Figure 4: Two stages of the parallel pipeline

Figure 4 shows the parallel pipeline. For each stage, frame i is displayed and frame i+1 is rendered. To achieve high performance, threads are synchronized only at certain points in the pipeline. This is done before the *transactions* phase. Tasks that are easy to load balance, like parallel animation, are then executed. Then imbalanced tasks such as image display is executed. In the typical configuration, image display is done by one thread. Lastly done are tasks that are dynamically load balanced, like rendering.

The transaction phase handles updates from the user interface, changes in acceleration structures and other events that can lead to race conditions. The transactions are callbacks to execute code that modifies the state at a "safe" time. The transactions are managed as a queue. Having a transaction phase ensures that events that are not synchronized with the pipeline is handled safely without excessive synchronizations.

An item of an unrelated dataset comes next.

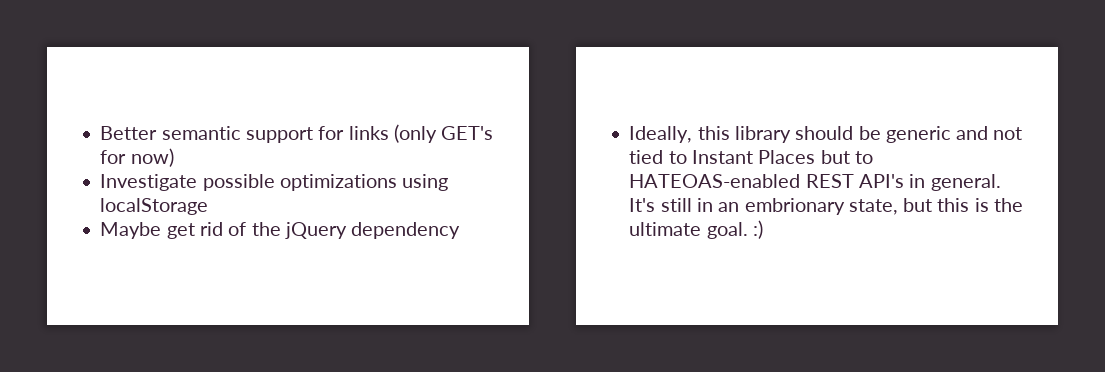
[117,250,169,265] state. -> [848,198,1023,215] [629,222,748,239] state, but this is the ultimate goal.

Figure 5: Rendering stack during rendering stage in pipeline

#### **Rendering stack**

Figure 5 shows the renderings stack that is executed in the rendering stage of the pipeline. The process is as follows:

- 1. The *image traverser* divides frame into regions and assigning regions to threads. A *load balancer* in the image traverser ensures that the work is distributed as evenly as possible.
- 2. The *pixel sampler* map rays to samples in the regions an organizes these in ray packets.
- 3. The *renderer* traces the rays through the scene and invokes material shaders upon intersection. The renderer is also responsible for splitting packet into coherent subpackets.

## Manta applications

The author's implemented Manta ray tracing system has been used for several applications. Some worth mentioning is massive model visualization, direct iso-surface rendering and multi-modal visualization.

#### Massive model visualization

Massive models have 100s of millions of triangles. Ray tracing scales sub-linearly in number of objects due to acceleration structures. Thus, ray tracing is espe-







Figure 6: Massive model visualization

Figure 7: Direct isosurface rendering

Figure 8: Multimodal visualization

cially suitable for massive model visualization. Figure 6 shows a model of a Boeing 777 engine that consists of 350 million triangle polygons.

#### Direct iso-surface rendering

An iso-surface is a surface in space where a 3D function has a specific value. This is suitable for ray tracing since the surface function can be used directly in intersection calculation. Figure 7 shows an iso-surface representing the boundary between a fast flowing and stationary fluid.

#### Multi-modal visualization

Multi-modal visualization means that there are different representations of primitives, such as voxels (volumetric pixels), spheres or polygons. Ray tracing enables visualization of different types at the same type. Figure 8 shows a visualization of a gas container rupturing because of heat. Both spheric gas particles and volumetric fire is shown in the same visualization.

## Appendix A

## 800 TFLOP GPU ray tracing super computer



(From http://techon.nikkeibp.co.jp/article/HONSHI/20090629/172373/)

Interconnecting Nine Chips, Each with Nine Cores x Eight Clusters Each IC integrates eight clusters, and each cluster consists of nine heterogeneous cores specifically designed for ray tracing. Nine of these ICs are interconnected to achieve a target system performance of 800TFLOPS. Core internal values shown are data register width (bytes) x number of registers x number of banks.

Figure A.1: 800 TFLOPS Multicore IC for Realtime Ray Tracing

Japanese company Tops Systems Corp has announced a 800 TFLOP GPU chip specialized for real time ray tracing in a desktop system. The chip is intended for the automobile design industry. The design is being developed by Toyota and Unisys and consists of nine identical interconnected integrated circuits, each with nine clusters of eight cores. The total 73 cores are expected to run at 750 MHz. Figure A.1 shows the design of each of the nine ICs.